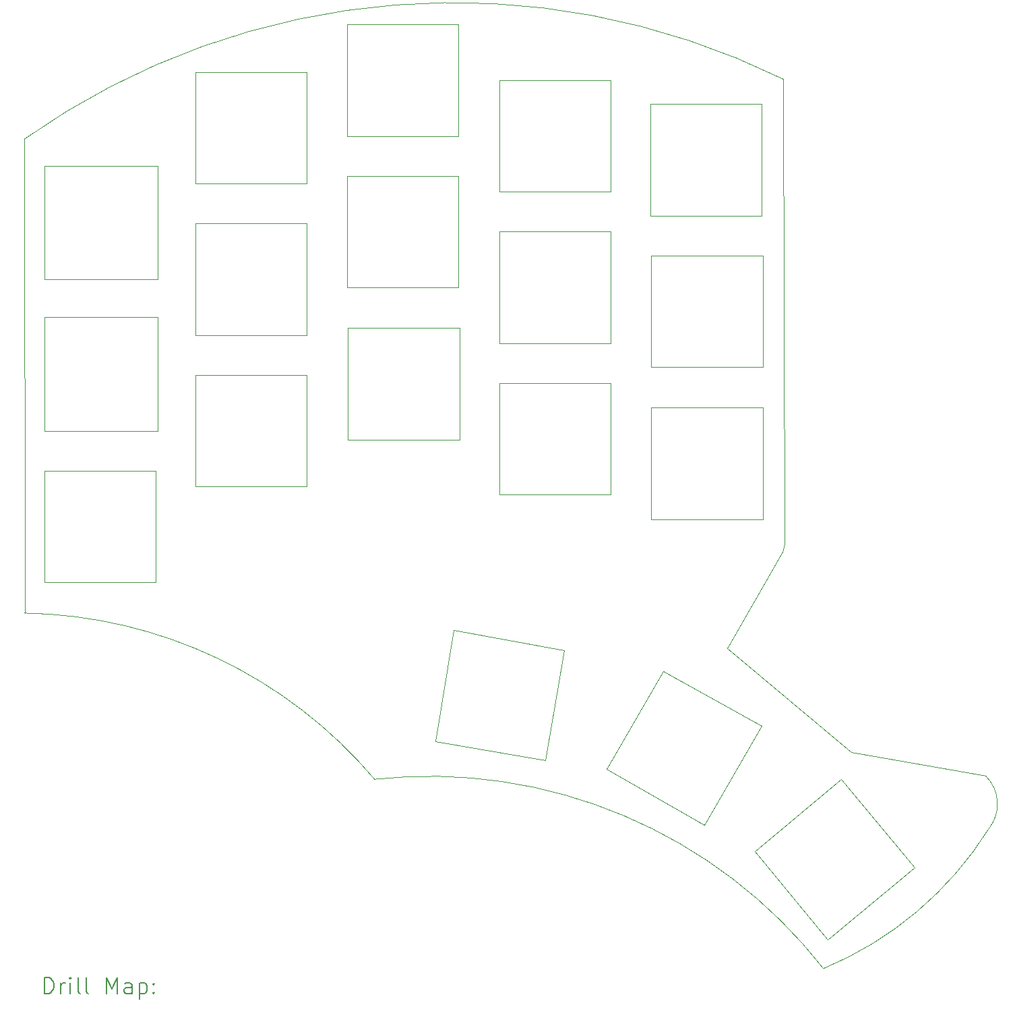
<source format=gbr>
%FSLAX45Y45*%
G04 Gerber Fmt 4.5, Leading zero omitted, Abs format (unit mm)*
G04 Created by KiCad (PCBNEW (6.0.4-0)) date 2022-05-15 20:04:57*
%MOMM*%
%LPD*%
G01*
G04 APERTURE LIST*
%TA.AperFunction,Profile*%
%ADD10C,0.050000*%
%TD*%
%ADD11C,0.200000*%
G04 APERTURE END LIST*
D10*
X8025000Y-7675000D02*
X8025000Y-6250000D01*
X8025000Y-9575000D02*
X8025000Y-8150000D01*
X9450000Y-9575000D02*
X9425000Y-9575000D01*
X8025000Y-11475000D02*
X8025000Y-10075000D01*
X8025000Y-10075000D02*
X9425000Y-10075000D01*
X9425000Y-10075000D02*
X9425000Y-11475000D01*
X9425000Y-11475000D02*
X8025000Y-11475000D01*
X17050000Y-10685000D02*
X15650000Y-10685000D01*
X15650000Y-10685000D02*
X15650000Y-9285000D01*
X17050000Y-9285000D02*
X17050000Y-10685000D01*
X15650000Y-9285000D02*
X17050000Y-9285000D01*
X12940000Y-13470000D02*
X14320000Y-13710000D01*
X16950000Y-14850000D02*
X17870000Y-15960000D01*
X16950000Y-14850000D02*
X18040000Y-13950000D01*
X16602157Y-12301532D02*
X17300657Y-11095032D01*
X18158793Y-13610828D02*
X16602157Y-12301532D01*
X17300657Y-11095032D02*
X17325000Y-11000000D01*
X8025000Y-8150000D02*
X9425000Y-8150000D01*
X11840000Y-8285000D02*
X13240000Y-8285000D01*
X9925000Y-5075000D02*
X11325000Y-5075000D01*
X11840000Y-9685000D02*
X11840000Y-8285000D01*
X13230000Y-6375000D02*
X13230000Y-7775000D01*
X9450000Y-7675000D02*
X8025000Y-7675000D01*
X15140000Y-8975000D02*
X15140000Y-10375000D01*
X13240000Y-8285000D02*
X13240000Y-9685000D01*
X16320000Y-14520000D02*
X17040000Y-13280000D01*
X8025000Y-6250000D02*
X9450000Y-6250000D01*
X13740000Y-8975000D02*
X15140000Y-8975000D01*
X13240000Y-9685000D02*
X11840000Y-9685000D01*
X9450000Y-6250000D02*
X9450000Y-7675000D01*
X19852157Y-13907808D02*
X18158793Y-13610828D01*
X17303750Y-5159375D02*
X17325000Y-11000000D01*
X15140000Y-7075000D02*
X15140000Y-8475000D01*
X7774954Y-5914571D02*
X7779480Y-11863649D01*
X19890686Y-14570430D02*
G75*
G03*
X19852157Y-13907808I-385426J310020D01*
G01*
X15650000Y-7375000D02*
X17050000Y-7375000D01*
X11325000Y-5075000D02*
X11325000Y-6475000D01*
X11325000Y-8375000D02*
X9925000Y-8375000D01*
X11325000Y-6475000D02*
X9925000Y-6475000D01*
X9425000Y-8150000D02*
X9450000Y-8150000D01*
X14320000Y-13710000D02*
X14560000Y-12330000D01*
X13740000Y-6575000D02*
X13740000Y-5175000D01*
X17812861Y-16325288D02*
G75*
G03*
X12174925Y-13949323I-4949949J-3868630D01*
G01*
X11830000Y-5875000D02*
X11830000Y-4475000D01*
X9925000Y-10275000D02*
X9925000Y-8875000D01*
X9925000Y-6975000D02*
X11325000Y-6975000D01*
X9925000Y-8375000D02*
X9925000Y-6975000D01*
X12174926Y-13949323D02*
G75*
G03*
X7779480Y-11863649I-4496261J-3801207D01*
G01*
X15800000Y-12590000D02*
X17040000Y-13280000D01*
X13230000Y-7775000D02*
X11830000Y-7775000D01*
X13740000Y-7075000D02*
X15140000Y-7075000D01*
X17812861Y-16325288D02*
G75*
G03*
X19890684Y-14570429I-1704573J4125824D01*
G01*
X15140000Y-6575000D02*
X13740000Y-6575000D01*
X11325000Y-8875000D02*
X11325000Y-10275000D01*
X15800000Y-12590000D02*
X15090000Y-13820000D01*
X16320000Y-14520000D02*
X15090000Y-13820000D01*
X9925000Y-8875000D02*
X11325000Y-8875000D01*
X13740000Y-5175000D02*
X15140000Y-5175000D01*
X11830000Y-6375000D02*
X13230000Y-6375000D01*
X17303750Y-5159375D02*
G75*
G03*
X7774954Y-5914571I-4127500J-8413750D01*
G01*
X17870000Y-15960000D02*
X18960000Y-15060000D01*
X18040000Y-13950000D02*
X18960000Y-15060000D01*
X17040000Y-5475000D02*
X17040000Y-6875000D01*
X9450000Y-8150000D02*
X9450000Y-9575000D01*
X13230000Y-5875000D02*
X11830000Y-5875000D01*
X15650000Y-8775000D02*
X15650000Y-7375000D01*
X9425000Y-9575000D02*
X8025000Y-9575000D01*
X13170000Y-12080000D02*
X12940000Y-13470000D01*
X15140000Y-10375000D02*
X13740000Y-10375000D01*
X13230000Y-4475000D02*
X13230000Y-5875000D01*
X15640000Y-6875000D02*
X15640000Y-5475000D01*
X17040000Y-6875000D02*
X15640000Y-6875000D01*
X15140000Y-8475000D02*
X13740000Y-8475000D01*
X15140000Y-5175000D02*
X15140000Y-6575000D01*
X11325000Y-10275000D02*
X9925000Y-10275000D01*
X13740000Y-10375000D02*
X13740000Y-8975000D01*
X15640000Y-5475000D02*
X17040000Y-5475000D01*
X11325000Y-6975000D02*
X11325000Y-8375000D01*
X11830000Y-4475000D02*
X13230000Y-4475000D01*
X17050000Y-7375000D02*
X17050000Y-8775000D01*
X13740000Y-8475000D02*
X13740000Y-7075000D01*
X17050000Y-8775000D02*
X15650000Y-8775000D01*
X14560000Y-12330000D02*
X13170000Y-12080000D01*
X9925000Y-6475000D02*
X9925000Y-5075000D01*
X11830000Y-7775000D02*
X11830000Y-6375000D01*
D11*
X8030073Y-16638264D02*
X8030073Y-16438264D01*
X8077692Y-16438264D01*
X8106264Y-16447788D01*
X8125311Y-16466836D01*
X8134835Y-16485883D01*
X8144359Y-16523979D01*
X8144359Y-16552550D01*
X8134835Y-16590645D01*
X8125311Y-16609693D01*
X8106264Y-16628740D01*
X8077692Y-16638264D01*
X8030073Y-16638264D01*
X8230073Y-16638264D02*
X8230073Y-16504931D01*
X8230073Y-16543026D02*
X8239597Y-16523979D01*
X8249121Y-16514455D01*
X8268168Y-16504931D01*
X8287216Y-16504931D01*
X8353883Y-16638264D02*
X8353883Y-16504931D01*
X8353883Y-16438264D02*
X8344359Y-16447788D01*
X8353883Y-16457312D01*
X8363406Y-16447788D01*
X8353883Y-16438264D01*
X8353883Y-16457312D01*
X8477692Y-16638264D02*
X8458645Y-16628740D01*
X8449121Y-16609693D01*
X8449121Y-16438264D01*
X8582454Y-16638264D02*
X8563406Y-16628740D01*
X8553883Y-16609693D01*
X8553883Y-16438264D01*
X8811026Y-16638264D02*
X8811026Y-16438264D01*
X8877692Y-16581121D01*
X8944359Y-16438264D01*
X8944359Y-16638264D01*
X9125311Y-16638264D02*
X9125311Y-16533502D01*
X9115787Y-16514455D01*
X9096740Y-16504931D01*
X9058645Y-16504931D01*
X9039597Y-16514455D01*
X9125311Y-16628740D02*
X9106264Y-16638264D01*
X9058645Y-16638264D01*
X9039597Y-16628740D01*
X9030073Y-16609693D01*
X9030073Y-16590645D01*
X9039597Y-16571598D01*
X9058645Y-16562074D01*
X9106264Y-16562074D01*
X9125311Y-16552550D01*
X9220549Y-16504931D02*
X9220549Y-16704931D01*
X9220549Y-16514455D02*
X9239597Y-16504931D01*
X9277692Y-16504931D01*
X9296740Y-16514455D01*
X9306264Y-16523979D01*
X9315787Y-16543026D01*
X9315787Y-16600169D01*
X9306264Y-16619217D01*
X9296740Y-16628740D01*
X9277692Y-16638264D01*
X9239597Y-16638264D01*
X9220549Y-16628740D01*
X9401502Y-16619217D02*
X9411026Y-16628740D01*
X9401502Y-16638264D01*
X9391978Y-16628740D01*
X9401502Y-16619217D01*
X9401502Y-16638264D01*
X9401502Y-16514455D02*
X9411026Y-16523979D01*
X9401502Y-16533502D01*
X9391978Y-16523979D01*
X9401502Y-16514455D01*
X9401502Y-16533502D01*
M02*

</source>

━━━━━━━━━━━━━━━━━━━━━━━━━━━━━━

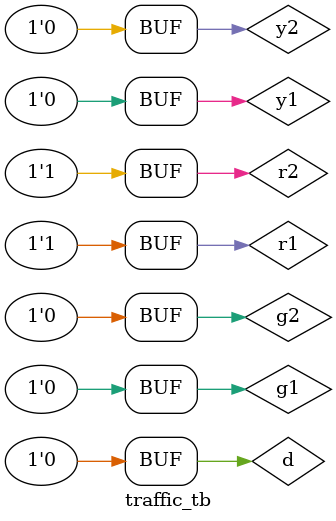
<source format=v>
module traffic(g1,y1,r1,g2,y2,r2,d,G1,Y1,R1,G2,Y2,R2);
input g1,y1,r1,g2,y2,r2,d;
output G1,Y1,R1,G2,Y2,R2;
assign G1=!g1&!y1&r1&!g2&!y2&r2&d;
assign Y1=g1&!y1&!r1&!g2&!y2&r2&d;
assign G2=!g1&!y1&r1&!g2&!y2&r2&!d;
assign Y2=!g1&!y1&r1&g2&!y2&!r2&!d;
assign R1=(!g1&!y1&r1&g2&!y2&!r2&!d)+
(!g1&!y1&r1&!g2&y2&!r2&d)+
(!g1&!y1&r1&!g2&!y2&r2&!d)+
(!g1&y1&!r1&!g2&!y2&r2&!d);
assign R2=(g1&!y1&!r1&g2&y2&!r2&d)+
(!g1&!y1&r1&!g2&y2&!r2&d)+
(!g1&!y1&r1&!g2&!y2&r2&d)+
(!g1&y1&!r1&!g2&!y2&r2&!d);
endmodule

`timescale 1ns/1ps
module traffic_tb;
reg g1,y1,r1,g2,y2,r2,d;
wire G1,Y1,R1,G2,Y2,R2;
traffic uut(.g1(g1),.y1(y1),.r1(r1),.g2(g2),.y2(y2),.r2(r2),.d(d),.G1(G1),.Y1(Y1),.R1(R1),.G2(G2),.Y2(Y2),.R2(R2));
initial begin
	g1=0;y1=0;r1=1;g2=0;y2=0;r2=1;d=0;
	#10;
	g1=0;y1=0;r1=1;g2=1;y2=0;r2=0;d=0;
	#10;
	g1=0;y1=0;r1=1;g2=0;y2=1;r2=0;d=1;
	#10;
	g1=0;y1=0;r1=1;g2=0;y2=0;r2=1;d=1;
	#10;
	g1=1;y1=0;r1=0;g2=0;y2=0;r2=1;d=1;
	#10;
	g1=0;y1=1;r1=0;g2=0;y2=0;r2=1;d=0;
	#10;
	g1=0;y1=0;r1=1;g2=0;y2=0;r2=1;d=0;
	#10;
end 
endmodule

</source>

━━━━━━━━━━━━━━━━━━━━━━━━━━━━━━

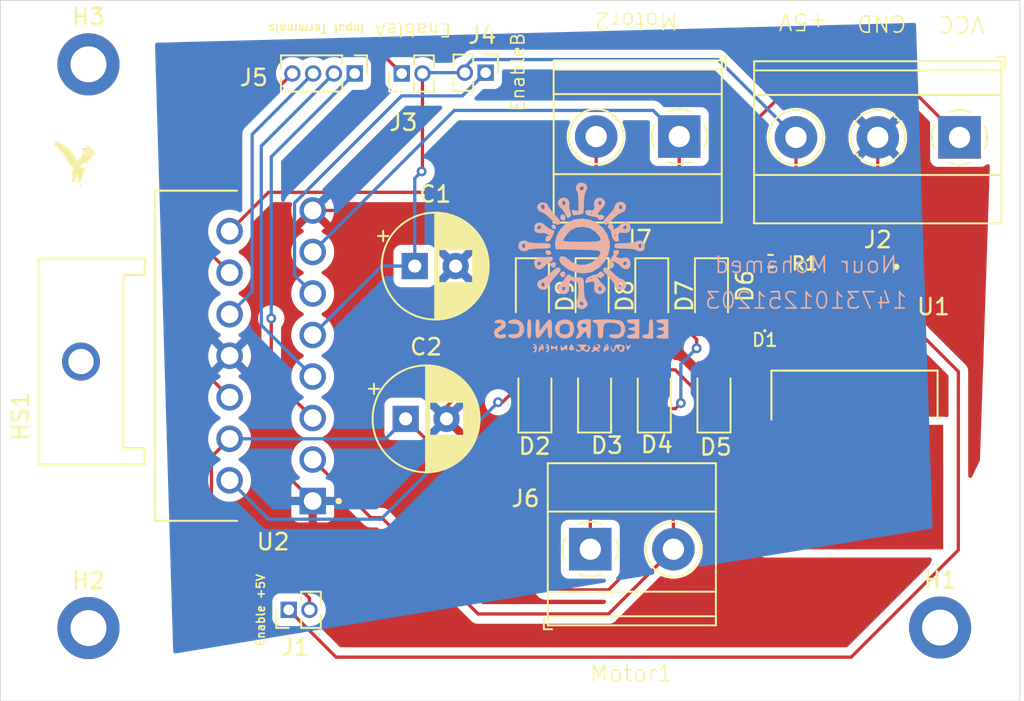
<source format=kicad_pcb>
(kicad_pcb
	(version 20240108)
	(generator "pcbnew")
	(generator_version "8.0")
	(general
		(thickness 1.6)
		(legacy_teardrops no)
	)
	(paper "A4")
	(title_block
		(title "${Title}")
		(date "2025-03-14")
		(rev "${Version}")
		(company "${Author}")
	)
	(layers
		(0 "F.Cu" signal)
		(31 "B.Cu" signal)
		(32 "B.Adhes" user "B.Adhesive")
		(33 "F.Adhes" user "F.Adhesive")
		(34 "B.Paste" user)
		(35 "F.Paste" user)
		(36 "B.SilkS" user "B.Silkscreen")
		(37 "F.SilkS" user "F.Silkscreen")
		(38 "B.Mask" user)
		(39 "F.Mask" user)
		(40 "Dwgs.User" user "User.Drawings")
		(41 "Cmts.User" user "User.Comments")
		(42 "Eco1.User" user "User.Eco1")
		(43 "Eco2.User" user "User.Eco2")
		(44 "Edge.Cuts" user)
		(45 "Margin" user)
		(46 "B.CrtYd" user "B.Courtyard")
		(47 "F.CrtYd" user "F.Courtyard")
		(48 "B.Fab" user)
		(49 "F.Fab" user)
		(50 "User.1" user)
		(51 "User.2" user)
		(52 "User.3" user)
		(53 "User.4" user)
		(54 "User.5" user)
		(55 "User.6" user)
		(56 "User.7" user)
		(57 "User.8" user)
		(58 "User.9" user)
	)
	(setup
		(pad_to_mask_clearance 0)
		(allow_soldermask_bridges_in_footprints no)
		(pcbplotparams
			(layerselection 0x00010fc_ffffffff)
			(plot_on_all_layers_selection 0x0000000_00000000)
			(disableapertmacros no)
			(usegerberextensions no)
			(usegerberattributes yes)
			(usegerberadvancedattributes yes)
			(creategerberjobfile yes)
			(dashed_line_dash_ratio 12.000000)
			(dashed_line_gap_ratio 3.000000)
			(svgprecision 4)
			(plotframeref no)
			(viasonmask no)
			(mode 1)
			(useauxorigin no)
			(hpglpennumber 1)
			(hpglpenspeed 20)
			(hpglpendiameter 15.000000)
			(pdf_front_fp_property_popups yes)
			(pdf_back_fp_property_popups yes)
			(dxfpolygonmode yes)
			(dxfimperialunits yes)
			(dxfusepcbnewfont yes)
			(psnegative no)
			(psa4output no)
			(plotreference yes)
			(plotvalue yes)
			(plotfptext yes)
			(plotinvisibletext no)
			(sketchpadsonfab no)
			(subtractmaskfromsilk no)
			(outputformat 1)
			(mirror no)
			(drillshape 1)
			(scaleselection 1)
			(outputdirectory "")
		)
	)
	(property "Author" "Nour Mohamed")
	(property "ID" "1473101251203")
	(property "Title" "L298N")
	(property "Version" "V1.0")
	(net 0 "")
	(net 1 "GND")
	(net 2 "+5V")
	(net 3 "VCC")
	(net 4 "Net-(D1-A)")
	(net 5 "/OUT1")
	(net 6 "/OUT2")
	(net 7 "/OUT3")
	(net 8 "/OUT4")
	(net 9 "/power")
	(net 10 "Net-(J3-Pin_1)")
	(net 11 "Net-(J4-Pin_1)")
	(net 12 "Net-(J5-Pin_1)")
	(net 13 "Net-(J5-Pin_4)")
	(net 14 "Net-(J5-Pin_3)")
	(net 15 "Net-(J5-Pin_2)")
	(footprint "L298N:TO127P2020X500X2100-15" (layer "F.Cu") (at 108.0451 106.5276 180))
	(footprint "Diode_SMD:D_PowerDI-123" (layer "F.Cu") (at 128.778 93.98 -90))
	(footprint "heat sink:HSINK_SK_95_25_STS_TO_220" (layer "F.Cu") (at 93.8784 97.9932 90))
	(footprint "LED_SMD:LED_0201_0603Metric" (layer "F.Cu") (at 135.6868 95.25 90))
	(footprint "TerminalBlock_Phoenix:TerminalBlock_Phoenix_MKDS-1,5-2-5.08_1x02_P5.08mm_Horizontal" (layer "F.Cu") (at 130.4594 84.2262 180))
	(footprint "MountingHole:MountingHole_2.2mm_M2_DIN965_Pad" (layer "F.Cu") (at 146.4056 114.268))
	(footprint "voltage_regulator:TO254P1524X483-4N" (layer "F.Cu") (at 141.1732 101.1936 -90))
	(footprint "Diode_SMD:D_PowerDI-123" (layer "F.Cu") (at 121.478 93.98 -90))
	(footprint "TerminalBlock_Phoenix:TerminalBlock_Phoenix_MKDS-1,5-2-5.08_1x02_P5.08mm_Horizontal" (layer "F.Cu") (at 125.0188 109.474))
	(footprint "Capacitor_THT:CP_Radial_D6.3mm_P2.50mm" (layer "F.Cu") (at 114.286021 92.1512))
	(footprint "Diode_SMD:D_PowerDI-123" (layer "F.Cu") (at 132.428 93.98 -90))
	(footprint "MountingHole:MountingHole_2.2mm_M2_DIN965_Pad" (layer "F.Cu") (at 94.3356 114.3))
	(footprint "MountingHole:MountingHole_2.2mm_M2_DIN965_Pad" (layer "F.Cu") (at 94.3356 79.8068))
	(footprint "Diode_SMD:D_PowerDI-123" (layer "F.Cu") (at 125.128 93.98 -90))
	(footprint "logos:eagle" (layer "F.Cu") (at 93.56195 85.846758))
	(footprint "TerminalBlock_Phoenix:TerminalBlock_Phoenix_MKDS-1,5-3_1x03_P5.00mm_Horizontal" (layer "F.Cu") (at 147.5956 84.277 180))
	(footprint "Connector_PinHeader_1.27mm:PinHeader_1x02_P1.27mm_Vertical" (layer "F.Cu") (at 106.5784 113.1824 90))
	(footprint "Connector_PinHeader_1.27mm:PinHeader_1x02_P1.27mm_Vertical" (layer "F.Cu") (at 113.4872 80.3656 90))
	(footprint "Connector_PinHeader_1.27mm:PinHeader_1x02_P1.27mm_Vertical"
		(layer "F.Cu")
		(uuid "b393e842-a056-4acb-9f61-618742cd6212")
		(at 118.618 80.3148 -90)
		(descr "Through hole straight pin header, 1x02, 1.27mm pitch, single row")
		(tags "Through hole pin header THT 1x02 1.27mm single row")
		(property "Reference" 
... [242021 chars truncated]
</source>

━━━━━━━━━━━━━━━━━━━━━━━━━━━━━━

* Directions *
Wherever a line of the records above contains the string "Adhesive", copy that line out.

* Finished task *
		(32 "B.Adhes" user "B.Adhesive")
		(33 "F.Adhes" user "F.Adhesive")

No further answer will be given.